| Exercise requirements |
The answer must be a single number: the count of lines in these records that hold "Luneta".

>>

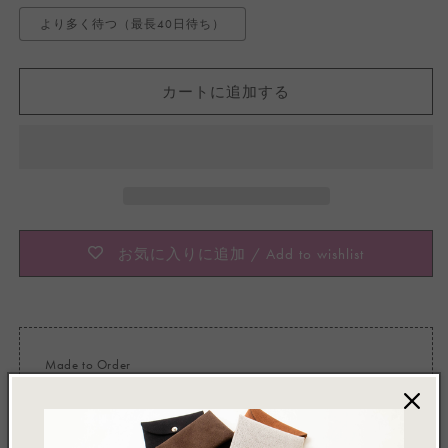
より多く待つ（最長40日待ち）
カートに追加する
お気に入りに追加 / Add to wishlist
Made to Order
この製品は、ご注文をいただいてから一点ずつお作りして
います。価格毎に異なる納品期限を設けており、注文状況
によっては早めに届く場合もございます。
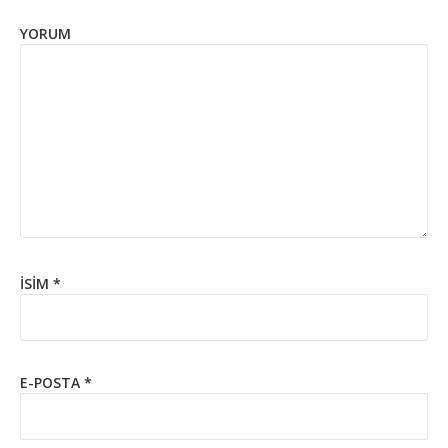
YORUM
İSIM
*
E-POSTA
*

<<
>>

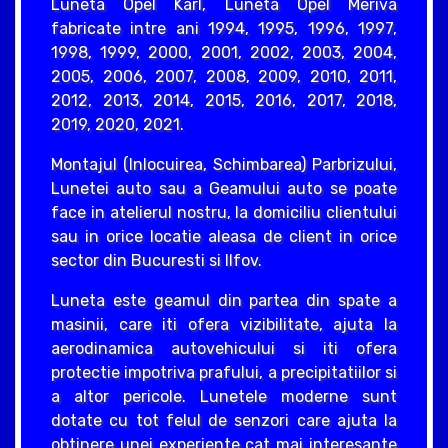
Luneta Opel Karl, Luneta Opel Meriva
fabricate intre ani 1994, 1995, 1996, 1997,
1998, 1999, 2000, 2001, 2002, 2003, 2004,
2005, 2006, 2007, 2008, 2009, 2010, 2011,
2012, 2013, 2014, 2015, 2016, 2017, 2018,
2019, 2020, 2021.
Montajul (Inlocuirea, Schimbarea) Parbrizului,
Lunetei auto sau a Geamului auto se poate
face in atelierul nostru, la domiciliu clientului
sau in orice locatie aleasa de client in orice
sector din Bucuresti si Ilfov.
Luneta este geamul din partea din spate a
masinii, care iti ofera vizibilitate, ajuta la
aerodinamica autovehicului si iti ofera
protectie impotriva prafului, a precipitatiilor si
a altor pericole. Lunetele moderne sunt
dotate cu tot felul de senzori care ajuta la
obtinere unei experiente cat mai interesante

<<
>>

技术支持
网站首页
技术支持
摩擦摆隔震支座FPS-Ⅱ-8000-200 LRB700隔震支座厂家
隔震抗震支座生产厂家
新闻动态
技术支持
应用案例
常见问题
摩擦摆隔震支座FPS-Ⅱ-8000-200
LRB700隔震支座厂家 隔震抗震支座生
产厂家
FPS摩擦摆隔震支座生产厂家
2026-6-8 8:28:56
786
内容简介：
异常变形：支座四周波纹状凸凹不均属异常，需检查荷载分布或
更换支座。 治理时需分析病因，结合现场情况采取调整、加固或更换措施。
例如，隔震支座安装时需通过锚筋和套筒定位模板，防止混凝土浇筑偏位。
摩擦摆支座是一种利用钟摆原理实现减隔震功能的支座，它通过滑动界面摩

<<

| Problem solution |
2